With the end of the German colony of German South West Africa in 1915, over 1,400 Germans emigrated to Angola, mostly working as farmers. These Angola Germans lived mainly in the Benguela region, where there was a German school for a time, and other regions in southern Angola.

After independence and the outbreak of the Angolan Civil War in 1975, most Angola Germans left the country.

At the same time, relations between the People's Republic of Angola and the German Democratic Republic (GDR) developed amicably until the end of the GDR in 1989. Several thousand contract workers and students from Angola came to the GDR in the process. About 20% of Angola's current leaders in business and politics studied in the GDR.

After the end of the GDR in 1990, the case of Amadeu Antonio, an Angolan murdered by neo-Nazis in Eberswalde, caused an international outcry. Angolans were repeatedly among the victims of the numerous xenophobic attacks that followed.

With the enormous economic development after the end of the Angolan civil war in 2002, German attention for the country then increased again. In 2011, Chancellor Angela Merkel became the first German head of government to visit Angola. The arms deals that were also agreed upon during this visit caused discussion in German politics.

The chancellor came to Angola a second time in February 2020, where she spoke with Angolan President João Lourenço about, among other things, the delivery of coast guard boats to the Angolan Armed Forces Navy. An aviation agreement and economic and training agreements were also concluded.

==High level visits==
Angola's former President José Eduardo dos Santos visited Germany twice, in 1981 (GDR) and in 2009. Chancellor Angela Merkel was the first German head of state to visit Angola in 2011, and she came there for a second time in February 2020.

== Economic relations ==
With the economic upswing after the end of the civil war in 2002, economic relations between Angola and Germany also increased significantly. Angola is now Germany's third most important trading partner in sub-Saharan Africa. Critics criticize the lack of attention paid to corruption and the problematic human rights situation in Angola when it comes to the role of German lenders and arms exports.
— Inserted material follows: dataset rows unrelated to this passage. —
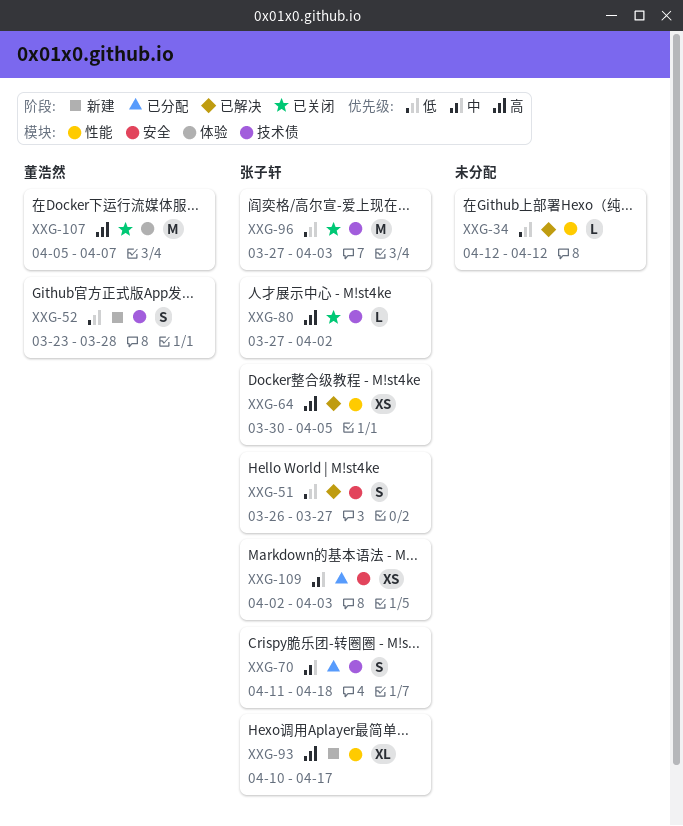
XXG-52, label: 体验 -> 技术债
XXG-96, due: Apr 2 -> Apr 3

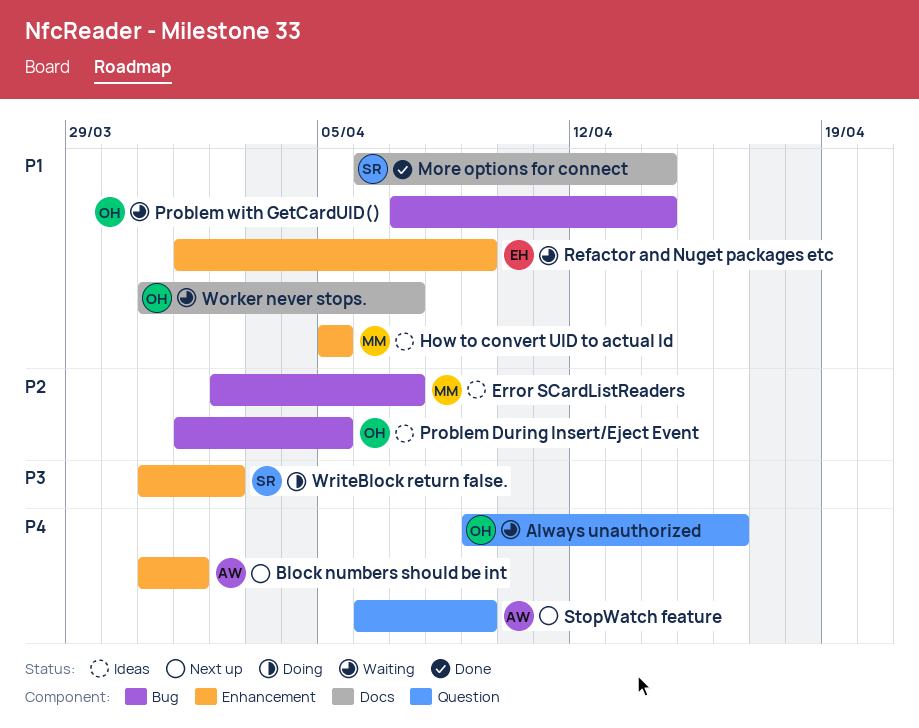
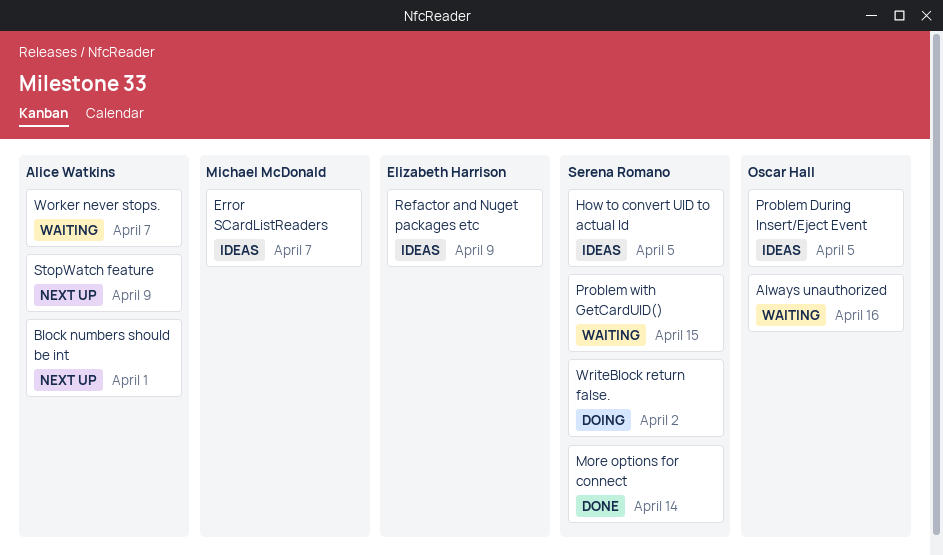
How to convert UID to actual Id, owner: Michael McDonald -> Serena Romano
Problem with GetCardUID(), owner: Oscar Hall -> Serena Romano
Problem with GetCardUID(), due: Apr 14 -> Apr 15
Refactor and Nuget packages etc, status: Waiting -> Ideas
Worker never stops., owner: Oscar Hall -> Alice Watkins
Some 20 German companies now have their own subsidiaries in Angola, including Bauer, Bosch, Commerzbank, DHL, Siemens, and Volkswagen. Germany's Krones AG is even virtually unrivaled in the Angolan market for beverage filling equipment, with a 90% share of the market.

In 2021, Germany exported 149 million euros worth of goods to Angola and in return imported 3 million euros worth of goods from the country.

== Sports ==
Angolan football player Miguel Pereira (* 1975) played for FC Schalke 04 at the age of 18 and has since been active as a player and coach in Germany. Nando Rafael (* 1984), Narciso Lubasa (* 1989), Joe Vunguidica (* 1990) and Danny da Costa (* 1993) are other German-Angolan football players.